昨日用事があって郵便局を訪れたら、奇妙なチラシに目がいった。
郵便局がランドセルを売っているのだ。しかも郵便局限定商品だという。サンリオのキャラクターをかたどった郵便局オリジナルらしい。といってもどこかオリジナルかは私には分からなかったが、価格は35000円と39800円と49800円の3種類。決して安くはない。キャラクターは「ハローキティ」「シュガーバニーズ」「シナモロール」「マイメロディ」「チャーミーキティ」の中から選べるらしい。
しかもテレビで宣伝していることを見たことがある肩が楽になる「天使のはね」がついている機能性もあるランドセルだ。
最初はこんなものが郵便局で売れるわけがないと思った。しかし、どうして郵便局かと考えて、はたと思い当たった。そうかおじいさん、おばあさんに売るんだ。
おじいさん、おばあさんが郵便局に行ったときにこのチラシを見ると思い出す。そうだ、うちの孫は来年4月に小学校入学だ、なんか入学祝いを贈らなくてはいけない。ランドセルなら6年間使ってくれるからピッタリだ。情景が目に浮かぶようだ。これを考えたマーケターはすごい。

### 抽出情報:
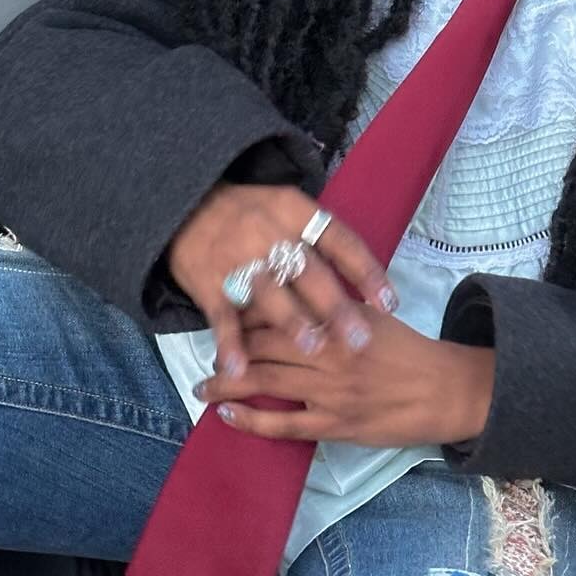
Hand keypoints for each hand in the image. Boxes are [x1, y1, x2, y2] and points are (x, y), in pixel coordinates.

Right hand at [167, 179, 397, 382]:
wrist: (186, 206)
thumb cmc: (253, 216)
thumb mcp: (289, 210)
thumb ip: (322, 243)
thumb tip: (365, 288)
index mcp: (296, 212)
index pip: (339, 241)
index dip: (366, 272)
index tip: (389, 305)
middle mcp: (269, 231)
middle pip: (308, 270)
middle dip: (335, 306)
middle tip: (359, 340)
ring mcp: (236, 257)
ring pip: (268, 292)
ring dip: (291, 321)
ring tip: (312, 348)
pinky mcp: (207, 282)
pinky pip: (221, 316)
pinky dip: (229, 344)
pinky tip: (239, 369)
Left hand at [192, 311, 495, 447]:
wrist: (444, 390)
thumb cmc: (409, 350)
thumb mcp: (372, 314)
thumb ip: (333, 306)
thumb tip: (295, 295)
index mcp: (337, 320)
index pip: (279, 309)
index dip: (246, 311)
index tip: (225, 311)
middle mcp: (328, 352)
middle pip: (263, 344)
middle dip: (228, 347)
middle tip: (205, 350)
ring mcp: (329, 391)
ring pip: (264, 382)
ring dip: (226, 385)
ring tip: (202, 386)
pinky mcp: (334, 424)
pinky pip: (283, 424)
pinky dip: (251, 420)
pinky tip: (228, 415)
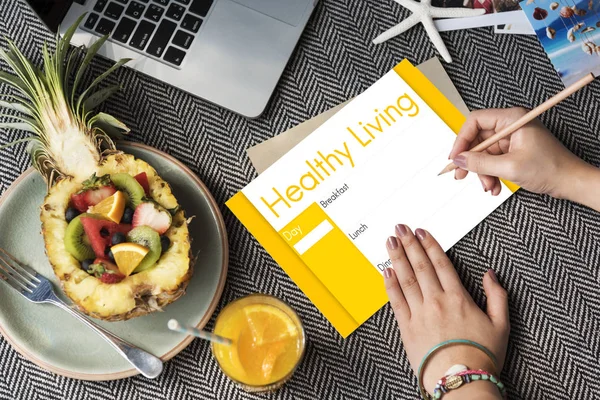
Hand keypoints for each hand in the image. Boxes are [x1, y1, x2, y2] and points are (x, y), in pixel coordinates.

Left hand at [384, 225, 508, 396]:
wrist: (462, 380)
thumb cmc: (482, 356)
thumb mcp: (501, 324)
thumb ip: (497, 296)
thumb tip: (489, 274)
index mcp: (458, 298)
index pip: (441, 264)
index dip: (430, 245)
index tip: (421, 232)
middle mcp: (436, 301)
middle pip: (420, 266)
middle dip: (409, 244)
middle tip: (400, 228)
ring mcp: (419, 313)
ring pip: (405, 279)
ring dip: (397, 257)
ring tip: (390, 241)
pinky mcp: (406, 327)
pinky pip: (396, 300)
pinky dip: (390, 284)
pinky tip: (386, 271)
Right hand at [448, 107, 592, 199]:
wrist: (570, 182)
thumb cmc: (552, 168)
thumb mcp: (510, 166)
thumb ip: (481, 163)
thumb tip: (460, 160)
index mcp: (512, 119)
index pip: (475, 121)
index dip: (462, 139)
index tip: (456, 156)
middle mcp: (510, 126)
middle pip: (477, 139)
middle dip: (472, 161)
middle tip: (462, 175)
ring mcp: (511, 139)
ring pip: (484, 153)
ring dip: (482, 172)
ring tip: (488, 186)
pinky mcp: (512, 151)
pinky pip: (492, 161)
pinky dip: (490, 174)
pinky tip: (494, 185)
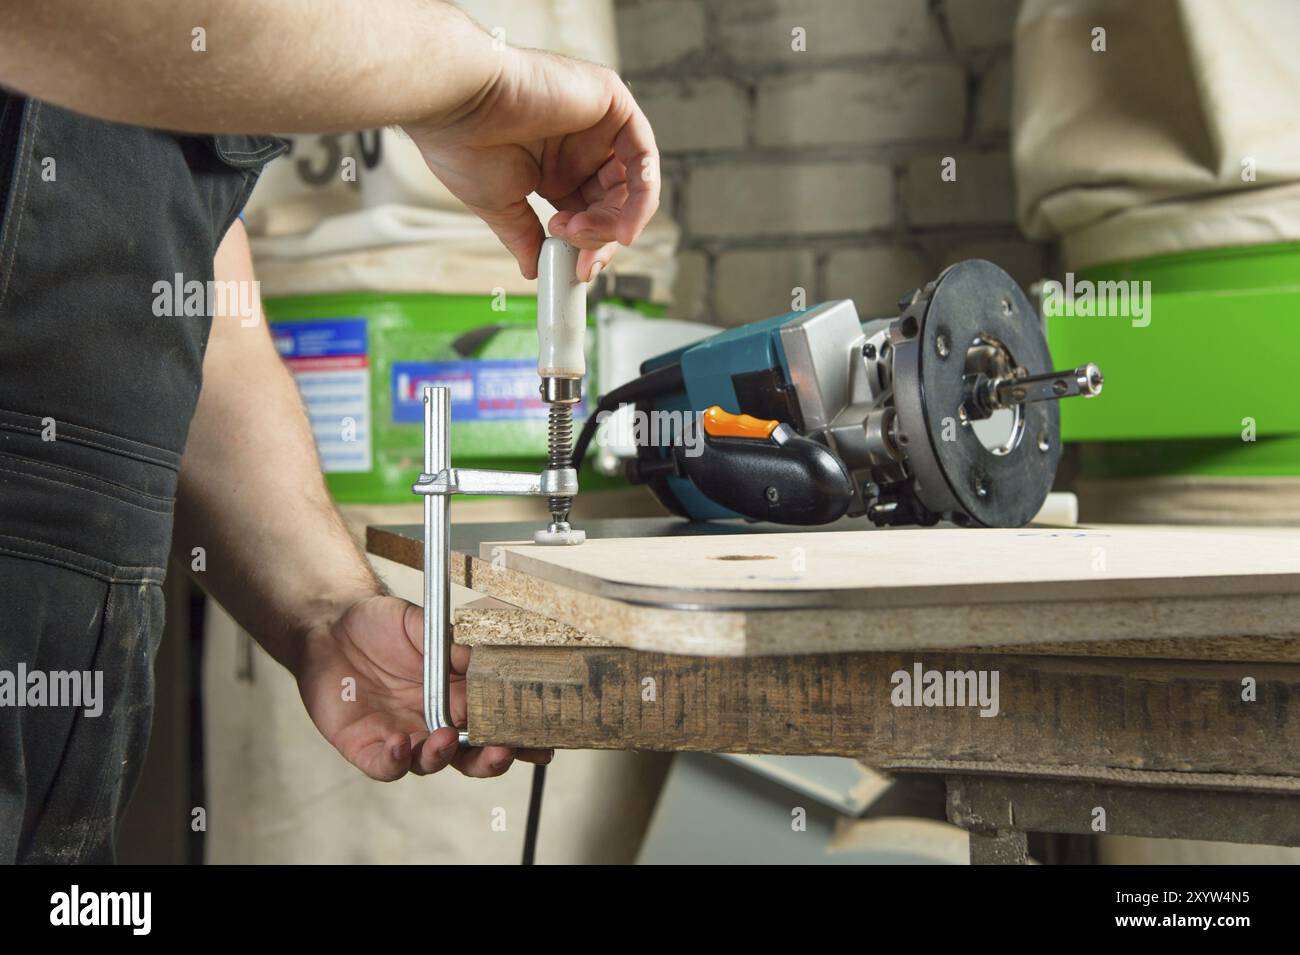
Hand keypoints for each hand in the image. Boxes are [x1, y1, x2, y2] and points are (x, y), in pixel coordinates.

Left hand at [294, 594, 551, 779]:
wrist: (328, 627)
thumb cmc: (379, 624)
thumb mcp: (420, 624)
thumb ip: (450, 643)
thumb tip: (480, 658)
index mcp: (457, 695)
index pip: (496, 721)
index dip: (520, 735)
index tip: (543, 741)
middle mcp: (436, 722)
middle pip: (472, 755)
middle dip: (492, 759)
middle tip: (504, 750)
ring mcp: (404, 737)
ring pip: (433, 764)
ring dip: (443, 755)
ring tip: (445, 738)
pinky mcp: (368, 748)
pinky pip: (386, 766)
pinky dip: (395, 761)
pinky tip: (399, 743)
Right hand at [405, 46, 659, 281]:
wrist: (455, 107)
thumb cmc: (465, 144)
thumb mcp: (501, 206)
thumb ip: (525, 236)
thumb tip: (533, 269)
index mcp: (555, 170)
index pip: (591, 215)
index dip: (589, 246)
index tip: (578, 271)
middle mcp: (579, 147)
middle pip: (615, 203)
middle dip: (602, 238)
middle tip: (578, 254)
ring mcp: (597, 124)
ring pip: (632, 185)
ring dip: (614, 221)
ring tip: (579, 231)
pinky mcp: (611, 101)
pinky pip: (643, 154)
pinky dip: (642, 195)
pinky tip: (623, 222)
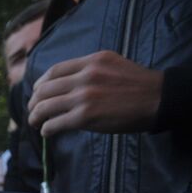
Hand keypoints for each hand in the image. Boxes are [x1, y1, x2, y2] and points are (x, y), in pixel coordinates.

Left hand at [29, 51, 163, 135]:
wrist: (159, 98)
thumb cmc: (138, 85)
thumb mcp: (112, 66)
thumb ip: (89, 71)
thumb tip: (66, 85)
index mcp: (92, 61)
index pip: (54, 71)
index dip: (41, 84)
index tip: (38, 93)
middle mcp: (85, 75)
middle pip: (45, 88)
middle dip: (34, 101)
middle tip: (33, 111)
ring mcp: (84, 95)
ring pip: (45, 106)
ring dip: (35, 116)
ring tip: (35, 122)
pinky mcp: (85, 116)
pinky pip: (55, 123)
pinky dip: (46, 128)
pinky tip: (47, 131)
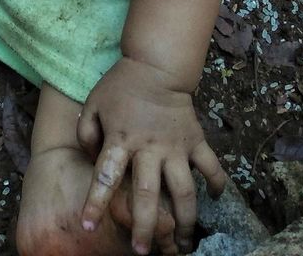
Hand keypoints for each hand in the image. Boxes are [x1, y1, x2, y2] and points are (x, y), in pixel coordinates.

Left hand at [77, 56, 225, 254]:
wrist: (155, 65)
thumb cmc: (120, 86)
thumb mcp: (93, 104)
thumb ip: (85, 132)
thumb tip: (91, 158)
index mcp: (121, 139)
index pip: (105, 176)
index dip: (95, 202)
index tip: (88, 226)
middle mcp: (149, 148)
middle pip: (147, 194)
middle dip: (144, 226)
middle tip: (142, 251)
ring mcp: (176, 147)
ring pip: (184, 192)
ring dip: (184, 220)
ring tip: (182, 243)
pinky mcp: (196, 141)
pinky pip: (211, 168)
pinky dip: (217, 185)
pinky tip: (215, 200)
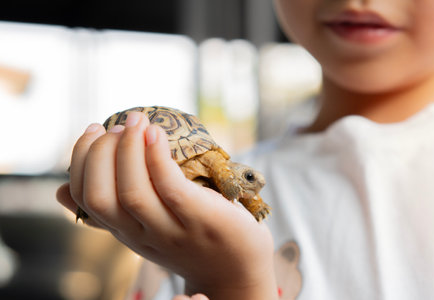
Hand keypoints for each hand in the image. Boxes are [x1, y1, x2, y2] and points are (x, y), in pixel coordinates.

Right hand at [56, 112, 277, 299]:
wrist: (238, 271)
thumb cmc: (192, 238)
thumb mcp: (146, 227)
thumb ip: (115, 208)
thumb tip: (59, 193)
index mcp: (125, 231)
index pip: (83, 198)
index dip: (80, 160)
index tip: (95, 129)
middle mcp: (141, 234)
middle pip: (100, 196)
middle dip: (100, 153)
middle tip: (120, 125)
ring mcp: (171, 230)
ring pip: (132, 193)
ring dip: (128, 150)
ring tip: (137, 122)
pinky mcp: (201, 219)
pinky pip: (171, 189)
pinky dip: (157, 158)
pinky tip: (156, 134)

### 取り組む問題:
1. 郵便局のランドセルについての文章を読んで、次の問いに答えてください。
(a) ランドセルの価格は何種類あり、それぞれいくらか。
(b) ランドセルについている、肩が楽になる機能は何と呼ばれているか。
(c) 筆者は、郵便局がこのランドセルを誰に売ろうとしていると考えたか。
2. 郵便局のランドセルについての文章を、最後の文「これを考えたマーケターはすごい。」の後から書き進めてください。

### 解答一覧:
1.
(a) 3種類で、35000円、39800円、49800円。
(b) 「天使のはね」
(c) おじいさん、おばあさん

2.
でもじいさん、ばあさんが子供の好きなキャラクターなんか知っているのかと突っ込みを入れたくなったら、表紙にはちゃーんと「お届け先様がキャラクターやカラーを選ぶこともできます」と書いてある。遠く離れた孫と祖父母のことを考えた泣かせる台詞だ。
ウーン、ストーリーがハマリすぎだ。やはりこんなものが郵便局で売れるわけがない。皆さん、どう思います。
一方、別のチラシも発見。こちらは海外に日本の食品を送ってくれるサービスだ。
主に海外に在住している知人や家族に日本食を送るニーズに対応していると考えられるが、これは便利だ。うちでは現在子供が二人も海外に行っている関係で、良く荷物を送る。でも食品の場合は、まず買いに行くのが面倒くさい。さらにそれを郵便局に持って行って、海外配送を依頼するのであるが、そもそも海外に送ることのできる食べ物なのか、日持ちは大丈夫かといろいろ心配事もある。さらに、たいてい中身の価格より送料の方が高くなってしまう。ところが、これは送料がとても安い。
こうした不安と面倒くささを一気に解消してくれそうだ。ただし、自分の好きなお店(ブランド)を選べるわけではないので、味はどうかは分からない。でも海外にいることを考えれば、味は二の次で本場物の日本食が食べられればいいであろう。
でもこれは我が家にニーズがあるからで、絶対量(総需要)は小さいかも知れない。
結局、今日の話は自分が買うか買わないか、使うか使わないかで成否を判断しているとも言える。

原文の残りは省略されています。